Your assignment - Where "最小的数据已经确定" appears in a line of the entries below, that line should be copied.

Record excerpts -

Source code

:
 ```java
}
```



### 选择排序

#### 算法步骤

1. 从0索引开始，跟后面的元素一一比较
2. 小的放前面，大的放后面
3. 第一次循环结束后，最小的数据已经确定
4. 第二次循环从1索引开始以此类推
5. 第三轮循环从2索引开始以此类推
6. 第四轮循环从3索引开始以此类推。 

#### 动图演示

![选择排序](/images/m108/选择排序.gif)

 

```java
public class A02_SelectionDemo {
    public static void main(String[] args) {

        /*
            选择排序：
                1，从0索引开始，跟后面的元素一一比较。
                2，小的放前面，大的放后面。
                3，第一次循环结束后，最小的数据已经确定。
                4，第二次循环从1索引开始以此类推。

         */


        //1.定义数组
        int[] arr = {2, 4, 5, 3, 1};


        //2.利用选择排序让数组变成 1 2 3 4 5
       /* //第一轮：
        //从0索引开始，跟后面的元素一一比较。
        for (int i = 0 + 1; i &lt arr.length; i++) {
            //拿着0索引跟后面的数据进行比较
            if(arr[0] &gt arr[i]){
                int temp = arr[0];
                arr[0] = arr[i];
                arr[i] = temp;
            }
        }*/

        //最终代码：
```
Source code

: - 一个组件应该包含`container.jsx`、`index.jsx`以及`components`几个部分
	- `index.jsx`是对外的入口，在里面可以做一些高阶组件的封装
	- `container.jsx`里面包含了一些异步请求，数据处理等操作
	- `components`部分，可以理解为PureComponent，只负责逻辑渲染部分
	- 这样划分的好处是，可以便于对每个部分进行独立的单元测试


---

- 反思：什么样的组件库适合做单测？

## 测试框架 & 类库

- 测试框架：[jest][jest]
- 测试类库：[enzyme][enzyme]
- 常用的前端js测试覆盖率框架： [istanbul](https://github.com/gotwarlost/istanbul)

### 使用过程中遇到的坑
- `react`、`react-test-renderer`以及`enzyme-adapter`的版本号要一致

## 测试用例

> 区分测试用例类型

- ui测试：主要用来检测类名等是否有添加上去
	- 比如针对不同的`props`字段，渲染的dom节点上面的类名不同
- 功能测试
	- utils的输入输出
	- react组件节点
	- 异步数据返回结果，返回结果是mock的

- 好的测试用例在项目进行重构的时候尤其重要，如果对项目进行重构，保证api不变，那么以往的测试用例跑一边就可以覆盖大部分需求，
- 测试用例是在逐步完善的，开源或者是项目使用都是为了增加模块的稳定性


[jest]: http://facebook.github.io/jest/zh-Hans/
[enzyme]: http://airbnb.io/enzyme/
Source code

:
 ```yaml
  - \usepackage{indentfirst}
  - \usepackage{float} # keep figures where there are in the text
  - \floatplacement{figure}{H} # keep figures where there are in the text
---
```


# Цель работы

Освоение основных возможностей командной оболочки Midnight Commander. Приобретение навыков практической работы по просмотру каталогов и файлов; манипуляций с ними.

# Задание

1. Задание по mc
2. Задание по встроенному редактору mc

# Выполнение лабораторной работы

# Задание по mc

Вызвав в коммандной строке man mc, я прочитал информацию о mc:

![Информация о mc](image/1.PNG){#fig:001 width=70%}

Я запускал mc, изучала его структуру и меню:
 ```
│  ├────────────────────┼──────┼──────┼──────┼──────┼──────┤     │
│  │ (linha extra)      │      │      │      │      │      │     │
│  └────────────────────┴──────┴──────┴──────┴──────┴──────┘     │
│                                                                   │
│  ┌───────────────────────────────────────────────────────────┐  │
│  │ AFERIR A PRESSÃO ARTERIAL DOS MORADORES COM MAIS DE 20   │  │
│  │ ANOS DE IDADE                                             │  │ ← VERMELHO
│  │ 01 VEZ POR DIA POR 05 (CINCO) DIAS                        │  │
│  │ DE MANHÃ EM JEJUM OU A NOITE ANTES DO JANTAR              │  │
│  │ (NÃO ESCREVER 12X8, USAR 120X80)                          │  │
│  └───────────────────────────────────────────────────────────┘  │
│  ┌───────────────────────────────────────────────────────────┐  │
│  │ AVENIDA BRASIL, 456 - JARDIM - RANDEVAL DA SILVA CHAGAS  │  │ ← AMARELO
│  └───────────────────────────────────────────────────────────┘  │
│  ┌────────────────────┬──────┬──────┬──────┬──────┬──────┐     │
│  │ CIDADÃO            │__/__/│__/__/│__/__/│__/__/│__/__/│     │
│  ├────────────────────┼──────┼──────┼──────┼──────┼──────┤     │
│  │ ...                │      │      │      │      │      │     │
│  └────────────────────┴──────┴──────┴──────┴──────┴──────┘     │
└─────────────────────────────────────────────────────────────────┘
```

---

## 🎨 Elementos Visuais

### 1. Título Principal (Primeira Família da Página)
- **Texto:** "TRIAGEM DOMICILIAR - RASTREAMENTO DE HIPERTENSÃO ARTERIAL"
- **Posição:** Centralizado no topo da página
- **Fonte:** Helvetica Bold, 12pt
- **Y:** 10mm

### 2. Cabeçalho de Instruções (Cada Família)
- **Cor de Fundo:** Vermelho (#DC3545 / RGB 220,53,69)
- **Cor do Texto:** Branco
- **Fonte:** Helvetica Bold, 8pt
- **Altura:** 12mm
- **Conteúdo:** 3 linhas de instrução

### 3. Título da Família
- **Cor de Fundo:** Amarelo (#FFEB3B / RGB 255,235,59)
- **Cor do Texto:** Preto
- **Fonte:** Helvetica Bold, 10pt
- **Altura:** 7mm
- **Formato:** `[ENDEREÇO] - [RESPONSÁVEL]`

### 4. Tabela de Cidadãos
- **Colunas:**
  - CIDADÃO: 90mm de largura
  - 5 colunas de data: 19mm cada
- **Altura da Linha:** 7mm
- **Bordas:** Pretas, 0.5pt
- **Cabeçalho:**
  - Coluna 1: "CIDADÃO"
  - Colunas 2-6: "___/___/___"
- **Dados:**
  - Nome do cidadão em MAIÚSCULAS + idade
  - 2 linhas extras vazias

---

Worked solution -
3. 第一次循环结束后，最小的数据已经确定
                3，第一次循环结束后，最小的数据已经确定。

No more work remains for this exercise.